The mall opened in 1979 with G. Fox, JCPenney, Sears, and Steiger's as the original anchors. Plans for the mall were approved in 1973, with $1.2 million granted for construction. Before construction on the mall began, the main access road, Whiting Farms Road, was extended and referred to as the "road to nowhere" by critics before opening. The mall had also opened with 125 retail stores and an eight-screen theater located in the basement alongside the food court. In 1993, the G. Fox became Filene's.

The mall was expanded and renovated in 1995, adding a new wing, with a relocated Filene’s constructed at the end, as well as some of the first in-mall locations for Toys "R" Us and Christmas Tree Shops. At the time it was expanded, it was billed as the largest mall in New England. Around this time, Lord & Taylor announced a store to be completed by November 1993. Pyramid in 1998 proposed a 1400000 sqft expansion that would have added a 20-screen cinema complex, but this attempt was blocked by the city. Lord & Taylor closed in 2005. On June 25, 1999, Best Buy would officially open. Additionally, Target opened at the mall a month later on July 25 of the same year, becoming one of the company's first stores in Massachusetts. In September 2006, Filene's became Macy's. In December 2019, it was reported a Cinemark 10 screen theater complex was in the early stages of development. It has since been put on hold.

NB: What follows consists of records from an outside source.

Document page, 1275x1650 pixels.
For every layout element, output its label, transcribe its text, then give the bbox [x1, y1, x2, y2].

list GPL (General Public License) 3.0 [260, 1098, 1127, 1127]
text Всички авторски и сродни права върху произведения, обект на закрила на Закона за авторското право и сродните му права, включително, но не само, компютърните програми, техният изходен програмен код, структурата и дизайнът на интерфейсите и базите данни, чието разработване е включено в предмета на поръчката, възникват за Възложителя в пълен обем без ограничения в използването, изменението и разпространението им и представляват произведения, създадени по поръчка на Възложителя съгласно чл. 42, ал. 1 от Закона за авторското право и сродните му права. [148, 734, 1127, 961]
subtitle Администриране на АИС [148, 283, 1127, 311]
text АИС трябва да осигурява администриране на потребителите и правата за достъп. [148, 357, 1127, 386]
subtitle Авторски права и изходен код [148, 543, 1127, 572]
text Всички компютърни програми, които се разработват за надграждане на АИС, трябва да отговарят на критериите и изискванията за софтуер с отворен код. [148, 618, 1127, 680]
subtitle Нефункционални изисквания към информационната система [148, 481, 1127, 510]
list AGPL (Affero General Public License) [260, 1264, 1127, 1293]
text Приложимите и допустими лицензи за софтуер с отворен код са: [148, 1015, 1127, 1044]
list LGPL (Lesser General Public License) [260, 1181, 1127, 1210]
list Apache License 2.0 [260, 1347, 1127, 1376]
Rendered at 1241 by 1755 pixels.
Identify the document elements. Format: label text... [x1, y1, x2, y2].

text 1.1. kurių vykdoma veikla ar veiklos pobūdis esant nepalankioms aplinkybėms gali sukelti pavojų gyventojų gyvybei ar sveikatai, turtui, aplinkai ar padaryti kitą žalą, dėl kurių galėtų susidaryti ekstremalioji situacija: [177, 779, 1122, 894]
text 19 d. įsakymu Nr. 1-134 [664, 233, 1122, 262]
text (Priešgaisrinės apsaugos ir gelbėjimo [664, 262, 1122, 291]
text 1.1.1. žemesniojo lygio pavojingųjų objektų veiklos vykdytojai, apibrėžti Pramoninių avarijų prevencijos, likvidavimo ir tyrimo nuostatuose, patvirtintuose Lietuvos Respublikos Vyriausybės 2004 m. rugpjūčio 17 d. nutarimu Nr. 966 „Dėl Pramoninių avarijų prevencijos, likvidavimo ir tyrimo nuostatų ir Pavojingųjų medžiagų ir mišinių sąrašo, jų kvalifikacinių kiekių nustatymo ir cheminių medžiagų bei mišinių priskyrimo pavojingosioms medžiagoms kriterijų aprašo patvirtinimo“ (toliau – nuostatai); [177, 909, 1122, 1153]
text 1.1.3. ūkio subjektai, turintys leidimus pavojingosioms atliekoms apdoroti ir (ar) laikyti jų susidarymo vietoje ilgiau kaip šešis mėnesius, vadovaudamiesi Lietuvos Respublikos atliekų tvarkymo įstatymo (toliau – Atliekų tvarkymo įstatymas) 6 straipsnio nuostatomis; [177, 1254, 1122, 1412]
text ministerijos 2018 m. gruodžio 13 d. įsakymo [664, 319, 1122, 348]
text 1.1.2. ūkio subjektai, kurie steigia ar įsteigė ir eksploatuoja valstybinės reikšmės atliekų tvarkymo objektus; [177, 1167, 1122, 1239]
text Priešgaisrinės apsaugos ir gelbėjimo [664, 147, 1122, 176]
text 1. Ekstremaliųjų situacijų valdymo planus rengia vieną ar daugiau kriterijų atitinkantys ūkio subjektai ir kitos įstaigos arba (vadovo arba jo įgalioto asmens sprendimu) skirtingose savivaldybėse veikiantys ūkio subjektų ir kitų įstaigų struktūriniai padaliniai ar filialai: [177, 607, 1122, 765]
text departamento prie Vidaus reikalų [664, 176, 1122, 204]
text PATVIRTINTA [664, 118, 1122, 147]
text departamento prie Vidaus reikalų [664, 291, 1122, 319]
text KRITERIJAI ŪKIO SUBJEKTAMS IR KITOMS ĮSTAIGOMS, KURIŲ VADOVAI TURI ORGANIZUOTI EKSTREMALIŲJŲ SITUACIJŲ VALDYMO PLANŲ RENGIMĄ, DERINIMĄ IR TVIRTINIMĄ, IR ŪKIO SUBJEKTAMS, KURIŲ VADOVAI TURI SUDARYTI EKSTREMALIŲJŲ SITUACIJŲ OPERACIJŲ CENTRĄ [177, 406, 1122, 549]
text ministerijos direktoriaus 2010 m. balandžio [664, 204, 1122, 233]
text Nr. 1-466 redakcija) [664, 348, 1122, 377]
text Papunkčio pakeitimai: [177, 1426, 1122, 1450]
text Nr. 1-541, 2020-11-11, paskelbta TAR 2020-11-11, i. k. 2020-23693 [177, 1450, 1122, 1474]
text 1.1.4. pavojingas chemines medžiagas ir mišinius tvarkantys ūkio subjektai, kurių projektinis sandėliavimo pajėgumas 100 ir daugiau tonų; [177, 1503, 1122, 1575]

On September 28, 2024, Mystery Bins opened a store on the lower level of the mall in one of the anchor spaces. Mystery Bins sells overstock and returned items from major retailers in large bins.

In 2025, Dick's Sporting Goods announced that their "House of Sport" concept store will be built in the former Sears.

==Controversies and incidents==

=== Must be 18 policy ===
In 2005, The Pyramid Corporation sparked local controversy over its "must be 18 policy", especially from the local Latino population. The policy (implemented on September 9, 2005) requires all patrons under the age of eighteen to be accompanied by a parent or guardian on Friday and Saturday nights after 4:00 PM. Anyone who appears to be under 18 can be asked to show identification such as a school ID card or a driver's license. This policy is not enforced in the majority of the approximately twenty complexes managed by the Pyramid Corporation, largely located in suburban areas. Because of this, the mall has been accused of racism by the local community. Northampton City Councilor William H. Dwight, who serves on the Northampton Youth Commission, commented that because teenagers do not have as many places as adults to gather, they are frequently treated like pariahs. "It seems to me the mall is relatively safe. It's a shame that's gone", said Dwight. Pyramid has defended its decision by saying that it will increase sales because the environment will be more pleasing to adult shoppers and the incidence of shoplifting will be reduced.

=== 2026 roof fire ===
On February 17, 2026, a roof fire accoured that was suspected to be caused by accidental ductwork cutting. The Holyoke Fire Department was alerted of the fire around 11:00 p.m. Several fire crews where called to the scene to assist in extinguishing the fire. The fire extended from the basement food court to the roof. The scene was officially cleared by 3:00 a.m. the next day.